Henri Sterdyniak : "finalement les entreprises ne s'en sortent pas si mal"

Henri Sterdyniak, économiste à l’Observatoire français des conjonctures économiques (OFCE), était l'invité de Jean-Marie Bordry dans "Les vraies voix" le 27 juillet 2021 sur Sud Radio.

Henri Sterdyniak, invité de Jean-Marie Bordry dans "Les vraies voix" sur Sud Radio.

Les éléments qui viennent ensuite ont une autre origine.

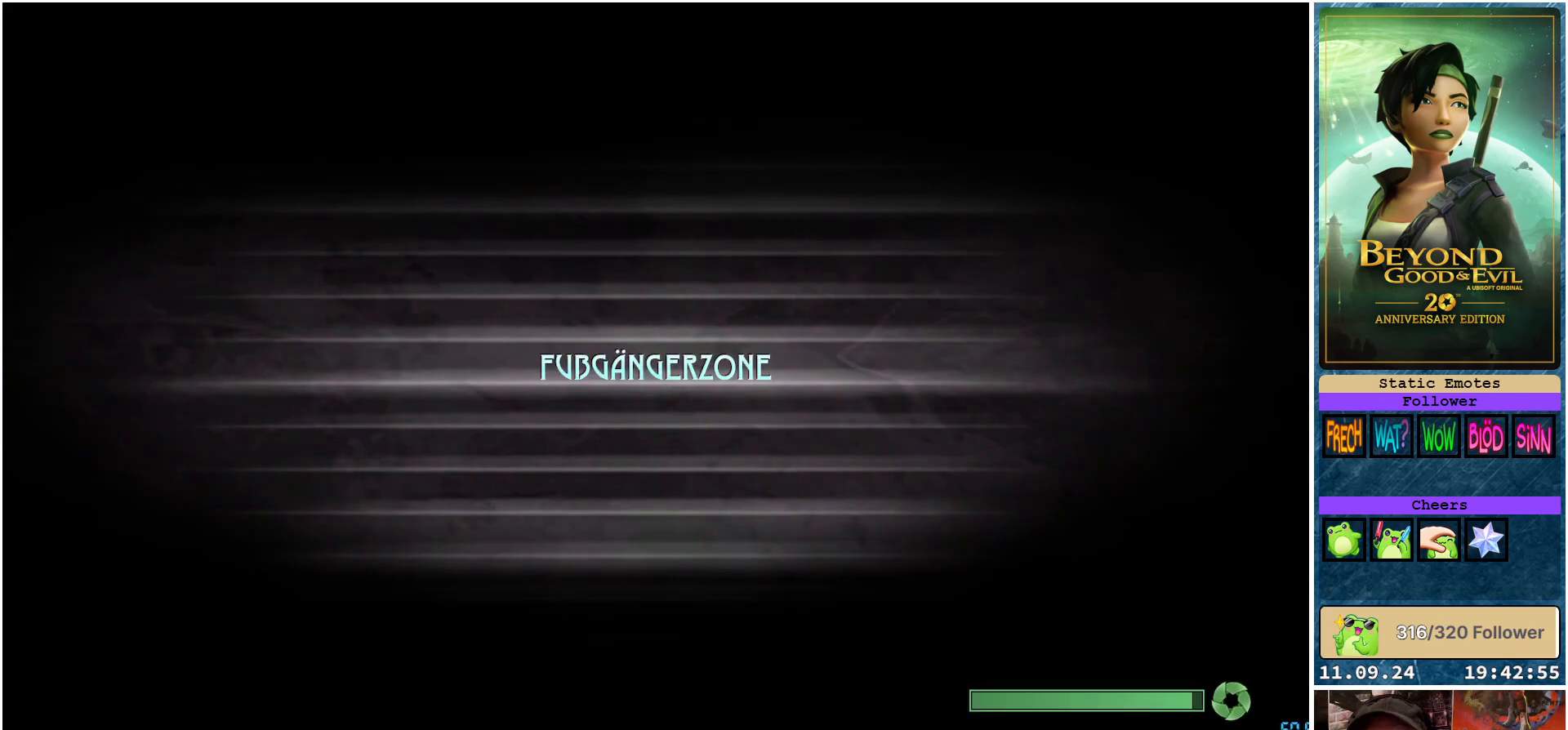
{"buttons": [], "left_stick": "center", "right_stick": "center", "events": []}
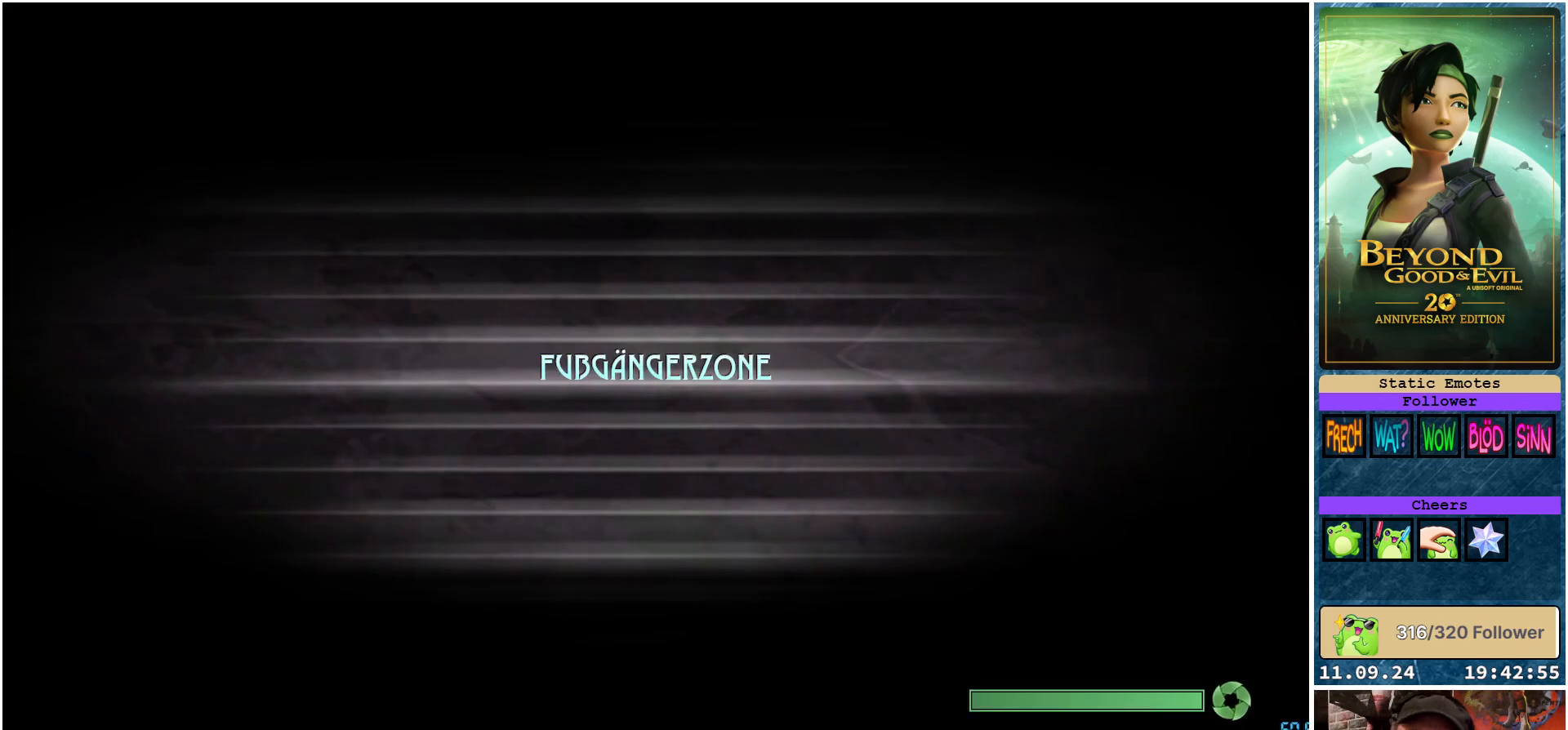
{"buttons": [], "left_stick": "center", "right_stick": "center", "events": []}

Selon les chiffres publiés par le ministère du Travail, au deuxième trimestre 2021 Pôle emploi comptait 50.600 demandeurs d'emploi en catégorie A en moins. Toujours est-il que, globalement, la situation sur le marché de l'emploi reste dégradée, et la situation économique globalement l'aurait été si les mesures de soutien n'étaient pas au rednez-vous, explique Henri Sterdyniak.

 

Henri Sterdyniak : "globalement, la situation en termes d’emploi reste dégradée"

"Cette baisse porte sur un trimestre. Si on regarde la situation depuis le début de la crise, il manque encore 200.000 emplois. Il y a donc certes une amélioration sur le trimestre, mais globalement la situation reste dégradée.

 


 

On remonte la pente. Les entreprises ont énormément bénéficié des aides de l’État. L’État a pris en charge la quasi-totalité de la chute de la production, que ce soit via le chômage partiel, le report de cotisations et impôts, les Prêts garantis par l’État. Finalement les entreprises ne s’en sortent pas si mal. Contrairement à ce qu’on aurait pu craindre, on n’assiste pas actuellement à une vague de faillites."

"Si on a une quatrième vague, le gouvernement devra prendre des mesures"

"Pour le moment, tout se passe bien. On va voir les problèmes à la rentrée. Il faut voir si la situation se dégrade en septembre, en tout cas le risque est là. Naturellement, si on a une quatrième vague, le gouvernement devra prendre des mesures, notamment pour les Prêts garantis. Certains secteurs sont en difficulté : hôtels-cafés-restaurants, culture, services à la personne – cela représente 10% du PIB. Il faut absolument éviter toute hausse du chômage. Un certain nombre de mesures est déjà prévu.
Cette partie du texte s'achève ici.